Namun, Kejati Riau menegaskan proses itu tidak bisa bertumpu pada dugaan atau keterangan semata.
"Hal tersebut merupakan proses hukum yang memerlukan kehati-hatian ekstra guna memastikan pemenuhan minimal dua alat bukti yang sah sesuai dengan ketentuan hukum," tegasnya.
Sembilan Tersangka Sudah Dijerat
Sebelumnya, Kejati Riau menetapkan sembilan tersangka dalam perkara pengelolaan dana PI 10 persen PT SPRH dari PHR.
Kesembilan tersangka berasal dari jajaran komisaris dan direksi PT SPRH, manajemen perusahaan, serta pihak yang terlibat dalam studi kelayakan.
"Adapun kesembilan tersangka baru itu yakni TW selaku Komisaris Utama PT SPRH, RG selaku Anggota Komisaris PT SPRH, AS selaku Anggota Komisaris PT SPRH, RH selaku Direktur Umum PT SPRH, ZP selaku Direktur Pengembangan PT SPRH, MF selaku Direktur Keuangan PT SPRH, SA selaku Ketua Tim Studi Kelayakan dari UNPRI Pekanbaru, MM selaku Kepala Divisi SDM dan Litbang PT SPRH, MK selaku Sekretaris PT SPRH," kata Kasi Penkum Kejati Riau Zikrullah SH MH.

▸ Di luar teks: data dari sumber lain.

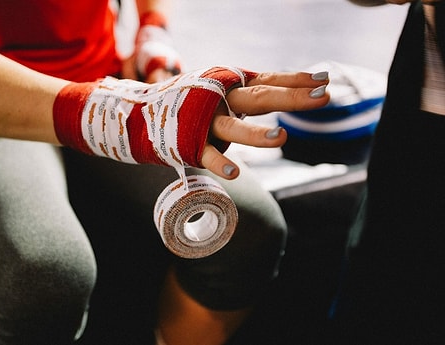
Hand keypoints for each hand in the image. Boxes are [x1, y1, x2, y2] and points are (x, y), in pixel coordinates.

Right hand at [202, 71, 329, 178]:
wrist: (144, 111)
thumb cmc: (194, 101)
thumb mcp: (225, 89)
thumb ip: (257, 90)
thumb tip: (304, 86)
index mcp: (231, 84)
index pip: (268, 80)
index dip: (295, 80)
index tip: (324, 80)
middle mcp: (220, 98)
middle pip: (258, 97)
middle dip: (291, 98)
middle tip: (322, 97)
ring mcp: (205, 121)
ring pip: (232, 127)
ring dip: (255, 134)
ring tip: (281, 138)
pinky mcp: (190, 144)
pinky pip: (207, 155)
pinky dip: (219, 164)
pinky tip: (234, 173)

Mereka disangkakan melanggar Pasal 2 dan Pasal 3 juncto Pasal 18 UU Nomor 31 Tahun 1999 tentang Pemberantasan Tindak Pidana Korupsi sebagaimana diubah dengan UU Nomor 20 Tahun 2001, yang dikaitkan dengan ketentuan UU Nomor 1 Tahun 2023 tentang KUHP.
Dengan pemeriksaan putusan pengadilan dan rencana gelar perkara, Kejati Riau kini berada pada tahap menentukan apakah konstruksi perkara berhenti pada sembilan tersangka atau kembali melebar.
Kuncinya berada pada alat bukti. Jika pendalaman menemukan bukti yang memenuhi ketentuan hukum, pintu penetapan tersangka baru masih terbuka.